Texte de l'exercice -
══════════

Devant l’entrée du magasin, des employés attirent les passants à l’aide de quelques échantillons. Une fois à l’intérieur, ils leur offrent une coupe de champagne et tentent de leur vendre des produits cosmétiques onéreux, tels que des masques à LED ou des crèmes haut de gamme. Le montant de ces achats peut parfois atteindre plusieurs milliers de francs.

Un réseau de boutiques suisses, dont les noms changent constamment, a fait parler de lui à plusieurs reprises ces derniers mois – et pas de façon élogieuse. L'émission «Kassensturz» de la SRF a par exemple fait état de vendeurs agressifs et de produits cosmétiques peu efficaces selon un dermatologue.

Aujourd'hui, d'anciens collaborateurs se confient et mettent en garde contre un système d'arnaques. L'une d'entre elles est Stella S.*, qui a travaillé pendant près d'un an pour l'un de ces magasins.

══════════

Enregistrements -
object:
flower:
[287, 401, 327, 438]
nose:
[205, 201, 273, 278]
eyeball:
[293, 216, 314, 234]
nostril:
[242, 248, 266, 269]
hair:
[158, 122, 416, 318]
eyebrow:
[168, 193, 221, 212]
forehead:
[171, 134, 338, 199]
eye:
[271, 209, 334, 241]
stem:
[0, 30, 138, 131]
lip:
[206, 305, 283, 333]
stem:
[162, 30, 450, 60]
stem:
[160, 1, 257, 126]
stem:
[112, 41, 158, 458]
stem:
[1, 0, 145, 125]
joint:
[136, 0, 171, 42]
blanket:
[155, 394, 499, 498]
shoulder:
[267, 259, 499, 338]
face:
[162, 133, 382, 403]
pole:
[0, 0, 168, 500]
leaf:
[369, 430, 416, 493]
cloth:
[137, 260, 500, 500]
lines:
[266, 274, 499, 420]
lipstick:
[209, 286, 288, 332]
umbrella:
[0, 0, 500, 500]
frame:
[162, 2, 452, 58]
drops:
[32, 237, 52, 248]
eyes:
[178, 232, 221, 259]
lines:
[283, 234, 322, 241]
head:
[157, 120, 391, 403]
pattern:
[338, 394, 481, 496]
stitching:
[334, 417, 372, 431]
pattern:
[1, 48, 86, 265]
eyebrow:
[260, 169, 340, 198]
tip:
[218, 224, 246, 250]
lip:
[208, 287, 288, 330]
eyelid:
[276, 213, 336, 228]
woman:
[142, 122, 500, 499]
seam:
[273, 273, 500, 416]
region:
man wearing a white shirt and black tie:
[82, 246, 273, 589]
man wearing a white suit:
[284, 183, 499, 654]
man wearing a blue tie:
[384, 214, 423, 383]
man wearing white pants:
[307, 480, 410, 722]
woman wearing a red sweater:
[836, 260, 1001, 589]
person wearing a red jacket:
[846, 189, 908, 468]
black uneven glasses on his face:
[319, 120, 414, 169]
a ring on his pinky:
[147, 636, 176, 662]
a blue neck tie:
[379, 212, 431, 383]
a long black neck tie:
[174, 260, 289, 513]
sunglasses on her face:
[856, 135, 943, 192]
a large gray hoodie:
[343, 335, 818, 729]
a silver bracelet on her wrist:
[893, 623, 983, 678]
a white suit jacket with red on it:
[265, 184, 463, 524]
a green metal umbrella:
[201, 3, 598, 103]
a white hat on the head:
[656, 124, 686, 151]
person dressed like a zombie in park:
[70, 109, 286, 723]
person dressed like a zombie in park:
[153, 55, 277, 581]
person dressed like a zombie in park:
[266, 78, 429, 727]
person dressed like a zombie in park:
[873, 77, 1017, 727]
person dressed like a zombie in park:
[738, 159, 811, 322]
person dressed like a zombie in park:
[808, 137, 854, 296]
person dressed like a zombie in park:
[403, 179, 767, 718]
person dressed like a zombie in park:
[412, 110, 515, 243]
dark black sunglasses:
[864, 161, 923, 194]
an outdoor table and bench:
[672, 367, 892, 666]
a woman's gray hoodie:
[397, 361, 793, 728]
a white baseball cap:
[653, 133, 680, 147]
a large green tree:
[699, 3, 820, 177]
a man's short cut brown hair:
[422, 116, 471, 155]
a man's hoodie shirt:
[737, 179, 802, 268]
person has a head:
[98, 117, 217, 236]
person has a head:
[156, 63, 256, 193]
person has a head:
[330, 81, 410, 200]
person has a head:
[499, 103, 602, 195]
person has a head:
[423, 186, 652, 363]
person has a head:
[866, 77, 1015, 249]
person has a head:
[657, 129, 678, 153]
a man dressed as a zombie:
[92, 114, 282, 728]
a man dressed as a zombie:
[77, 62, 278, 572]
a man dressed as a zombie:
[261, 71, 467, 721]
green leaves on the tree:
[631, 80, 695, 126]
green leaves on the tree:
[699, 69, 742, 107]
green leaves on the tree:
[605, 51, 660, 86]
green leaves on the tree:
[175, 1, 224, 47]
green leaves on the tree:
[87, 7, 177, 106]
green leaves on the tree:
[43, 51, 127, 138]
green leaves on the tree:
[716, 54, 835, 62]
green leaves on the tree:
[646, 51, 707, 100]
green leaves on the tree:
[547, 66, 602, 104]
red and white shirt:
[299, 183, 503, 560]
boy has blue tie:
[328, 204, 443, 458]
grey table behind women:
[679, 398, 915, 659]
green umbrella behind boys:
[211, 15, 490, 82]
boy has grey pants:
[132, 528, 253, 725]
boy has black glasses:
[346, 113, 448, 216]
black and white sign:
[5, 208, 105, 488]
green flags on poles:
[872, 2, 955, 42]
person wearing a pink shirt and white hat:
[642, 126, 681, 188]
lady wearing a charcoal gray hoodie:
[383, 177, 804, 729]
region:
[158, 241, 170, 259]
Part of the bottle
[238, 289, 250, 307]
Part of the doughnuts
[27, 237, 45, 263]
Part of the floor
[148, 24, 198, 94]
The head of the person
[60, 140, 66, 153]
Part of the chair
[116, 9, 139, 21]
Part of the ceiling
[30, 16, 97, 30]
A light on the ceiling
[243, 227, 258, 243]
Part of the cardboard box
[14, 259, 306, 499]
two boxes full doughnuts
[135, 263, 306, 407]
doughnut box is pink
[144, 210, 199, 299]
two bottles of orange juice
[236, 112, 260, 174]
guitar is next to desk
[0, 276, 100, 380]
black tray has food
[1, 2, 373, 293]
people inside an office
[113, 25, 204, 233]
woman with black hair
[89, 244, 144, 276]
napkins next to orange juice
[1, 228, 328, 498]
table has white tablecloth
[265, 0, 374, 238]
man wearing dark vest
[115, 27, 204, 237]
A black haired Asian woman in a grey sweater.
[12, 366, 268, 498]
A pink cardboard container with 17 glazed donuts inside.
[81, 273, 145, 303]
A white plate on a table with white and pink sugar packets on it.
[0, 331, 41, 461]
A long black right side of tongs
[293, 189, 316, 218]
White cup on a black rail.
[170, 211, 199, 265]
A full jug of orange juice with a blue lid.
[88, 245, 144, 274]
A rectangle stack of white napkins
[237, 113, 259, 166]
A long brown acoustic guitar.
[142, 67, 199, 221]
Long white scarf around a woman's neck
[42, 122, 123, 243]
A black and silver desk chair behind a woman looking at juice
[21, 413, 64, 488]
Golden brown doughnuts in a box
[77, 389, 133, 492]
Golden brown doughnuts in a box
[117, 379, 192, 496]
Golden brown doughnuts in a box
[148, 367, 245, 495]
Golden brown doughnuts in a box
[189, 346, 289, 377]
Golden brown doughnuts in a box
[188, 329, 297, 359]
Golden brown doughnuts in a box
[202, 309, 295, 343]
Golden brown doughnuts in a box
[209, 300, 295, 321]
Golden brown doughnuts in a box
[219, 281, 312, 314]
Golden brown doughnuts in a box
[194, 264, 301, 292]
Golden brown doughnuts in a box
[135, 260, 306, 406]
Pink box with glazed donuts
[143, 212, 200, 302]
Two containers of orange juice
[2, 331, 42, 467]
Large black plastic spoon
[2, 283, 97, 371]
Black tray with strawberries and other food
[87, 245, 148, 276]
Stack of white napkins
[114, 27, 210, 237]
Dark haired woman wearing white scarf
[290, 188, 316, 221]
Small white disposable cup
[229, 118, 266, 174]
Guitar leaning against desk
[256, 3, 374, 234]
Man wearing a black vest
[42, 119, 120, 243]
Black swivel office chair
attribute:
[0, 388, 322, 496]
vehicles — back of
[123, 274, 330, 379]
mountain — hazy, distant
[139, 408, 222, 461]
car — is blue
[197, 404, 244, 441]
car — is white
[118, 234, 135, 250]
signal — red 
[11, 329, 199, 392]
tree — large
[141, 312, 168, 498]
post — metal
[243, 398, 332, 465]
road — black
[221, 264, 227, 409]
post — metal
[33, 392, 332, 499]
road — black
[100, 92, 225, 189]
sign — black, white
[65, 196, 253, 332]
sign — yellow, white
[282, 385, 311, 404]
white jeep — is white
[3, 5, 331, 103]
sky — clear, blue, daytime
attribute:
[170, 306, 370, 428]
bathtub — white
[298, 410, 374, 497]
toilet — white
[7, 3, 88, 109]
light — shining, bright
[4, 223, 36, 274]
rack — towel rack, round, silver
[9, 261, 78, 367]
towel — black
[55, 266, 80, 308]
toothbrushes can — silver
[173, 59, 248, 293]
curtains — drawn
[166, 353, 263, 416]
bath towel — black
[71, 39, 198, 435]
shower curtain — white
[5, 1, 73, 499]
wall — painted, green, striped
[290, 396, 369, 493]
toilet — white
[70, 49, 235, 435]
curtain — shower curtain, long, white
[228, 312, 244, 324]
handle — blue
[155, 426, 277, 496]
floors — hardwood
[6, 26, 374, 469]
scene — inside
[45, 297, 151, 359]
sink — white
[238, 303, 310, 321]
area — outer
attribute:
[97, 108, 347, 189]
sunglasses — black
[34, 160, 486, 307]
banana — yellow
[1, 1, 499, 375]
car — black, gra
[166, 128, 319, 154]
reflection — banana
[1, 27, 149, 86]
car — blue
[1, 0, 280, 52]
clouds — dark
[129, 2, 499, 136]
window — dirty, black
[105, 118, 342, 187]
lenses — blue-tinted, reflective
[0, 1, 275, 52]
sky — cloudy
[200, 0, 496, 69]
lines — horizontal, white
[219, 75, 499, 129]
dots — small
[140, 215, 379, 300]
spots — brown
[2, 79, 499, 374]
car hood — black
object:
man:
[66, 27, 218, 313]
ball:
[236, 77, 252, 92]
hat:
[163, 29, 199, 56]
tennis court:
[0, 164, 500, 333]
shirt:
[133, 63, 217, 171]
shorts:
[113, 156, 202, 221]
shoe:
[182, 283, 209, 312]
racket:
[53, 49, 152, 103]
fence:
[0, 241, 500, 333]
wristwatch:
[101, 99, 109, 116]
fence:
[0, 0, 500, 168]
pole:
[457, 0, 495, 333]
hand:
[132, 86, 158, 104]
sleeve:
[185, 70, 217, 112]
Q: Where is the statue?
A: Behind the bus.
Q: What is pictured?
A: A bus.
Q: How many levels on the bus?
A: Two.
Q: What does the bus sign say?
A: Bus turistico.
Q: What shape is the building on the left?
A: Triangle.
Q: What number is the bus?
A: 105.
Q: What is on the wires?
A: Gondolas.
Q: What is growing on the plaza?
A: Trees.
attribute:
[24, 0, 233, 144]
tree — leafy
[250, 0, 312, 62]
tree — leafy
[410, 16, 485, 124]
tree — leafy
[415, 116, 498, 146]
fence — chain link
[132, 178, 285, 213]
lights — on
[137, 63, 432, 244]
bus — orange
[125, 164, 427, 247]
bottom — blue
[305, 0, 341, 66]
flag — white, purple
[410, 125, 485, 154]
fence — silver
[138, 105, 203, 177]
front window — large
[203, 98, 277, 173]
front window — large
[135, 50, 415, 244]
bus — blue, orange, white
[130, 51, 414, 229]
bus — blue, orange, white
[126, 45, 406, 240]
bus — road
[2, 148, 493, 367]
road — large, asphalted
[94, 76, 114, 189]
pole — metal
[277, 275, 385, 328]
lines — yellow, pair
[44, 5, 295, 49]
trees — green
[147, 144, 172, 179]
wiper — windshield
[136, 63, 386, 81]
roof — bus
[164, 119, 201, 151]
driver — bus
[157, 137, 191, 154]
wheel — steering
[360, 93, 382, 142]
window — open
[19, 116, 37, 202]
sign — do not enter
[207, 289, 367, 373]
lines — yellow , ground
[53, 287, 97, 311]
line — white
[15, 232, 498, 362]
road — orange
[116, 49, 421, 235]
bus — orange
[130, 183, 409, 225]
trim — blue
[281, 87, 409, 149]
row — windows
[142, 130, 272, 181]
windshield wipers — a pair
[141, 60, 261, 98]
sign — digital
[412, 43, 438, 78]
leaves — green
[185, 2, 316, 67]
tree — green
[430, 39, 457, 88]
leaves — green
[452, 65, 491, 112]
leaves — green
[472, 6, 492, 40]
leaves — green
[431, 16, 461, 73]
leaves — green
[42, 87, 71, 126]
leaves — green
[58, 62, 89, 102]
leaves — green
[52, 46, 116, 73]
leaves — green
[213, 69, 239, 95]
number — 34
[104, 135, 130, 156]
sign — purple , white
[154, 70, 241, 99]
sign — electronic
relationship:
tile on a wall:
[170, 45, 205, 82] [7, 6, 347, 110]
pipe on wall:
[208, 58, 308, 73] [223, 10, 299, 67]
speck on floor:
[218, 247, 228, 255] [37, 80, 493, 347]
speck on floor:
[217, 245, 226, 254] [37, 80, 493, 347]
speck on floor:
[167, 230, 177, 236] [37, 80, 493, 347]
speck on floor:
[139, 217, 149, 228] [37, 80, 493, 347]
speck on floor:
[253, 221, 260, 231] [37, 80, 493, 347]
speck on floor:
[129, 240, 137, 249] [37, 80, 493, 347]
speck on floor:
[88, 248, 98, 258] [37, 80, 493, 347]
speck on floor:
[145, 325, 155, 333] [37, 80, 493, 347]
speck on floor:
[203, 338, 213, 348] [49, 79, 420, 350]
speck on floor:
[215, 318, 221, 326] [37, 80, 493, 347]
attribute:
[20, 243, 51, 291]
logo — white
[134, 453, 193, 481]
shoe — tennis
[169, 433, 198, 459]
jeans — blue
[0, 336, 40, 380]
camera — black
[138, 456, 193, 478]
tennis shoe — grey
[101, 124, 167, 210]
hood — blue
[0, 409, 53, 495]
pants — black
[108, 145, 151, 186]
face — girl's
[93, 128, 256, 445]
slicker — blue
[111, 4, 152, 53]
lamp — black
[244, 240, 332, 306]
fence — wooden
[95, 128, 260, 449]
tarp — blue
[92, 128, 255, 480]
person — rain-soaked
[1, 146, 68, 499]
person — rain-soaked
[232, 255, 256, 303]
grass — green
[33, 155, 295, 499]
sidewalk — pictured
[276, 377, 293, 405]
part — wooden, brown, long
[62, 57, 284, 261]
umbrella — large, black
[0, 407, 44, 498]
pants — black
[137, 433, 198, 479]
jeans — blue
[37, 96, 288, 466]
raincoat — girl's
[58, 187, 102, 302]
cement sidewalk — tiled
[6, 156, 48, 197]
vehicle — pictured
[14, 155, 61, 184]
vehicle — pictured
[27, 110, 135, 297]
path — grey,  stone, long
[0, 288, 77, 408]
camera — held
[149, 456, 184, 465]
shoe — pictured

══════════

Consigne 1 - Résume en deux phrases le texte sur les boutiques de cosmétiques.
Consigne 2 - Reprends le passage du texte sur les boutiques de cosmétiques compris entre «Aujourd'hui, d'anciens collaborateurs» et «de ces magasins.», bornes incluses, en renommant «Stella» en «Laura».

Réponse 1 - Dans un réseau de boutiques suisses dont les noms changent constamment, des employés attirent les passants avec des échantillons, leur offrent une coupe de champagne et tentent de leur vendre des cosmétiques onéreux, pour des achats pouvant atteindre plusieurs milliers de francs. Après des critiques, notamment de l'émission «Kassensturz» de la SRF sur des vendeurs agressifs et des produits peu efficaces selon un dermatologue, d'anciens collaborateurs mettent aujourd'hui en garde contre un système d'arnaques.

Réponse 2 -
Aujourd'hui, d'anciens collaborateurs se confient et mettent en garde contre un système d'arnaques. L'une d'entre elles est Laura S.*, qui a travaillé pendant près d'un an pour l'un de ces magasins.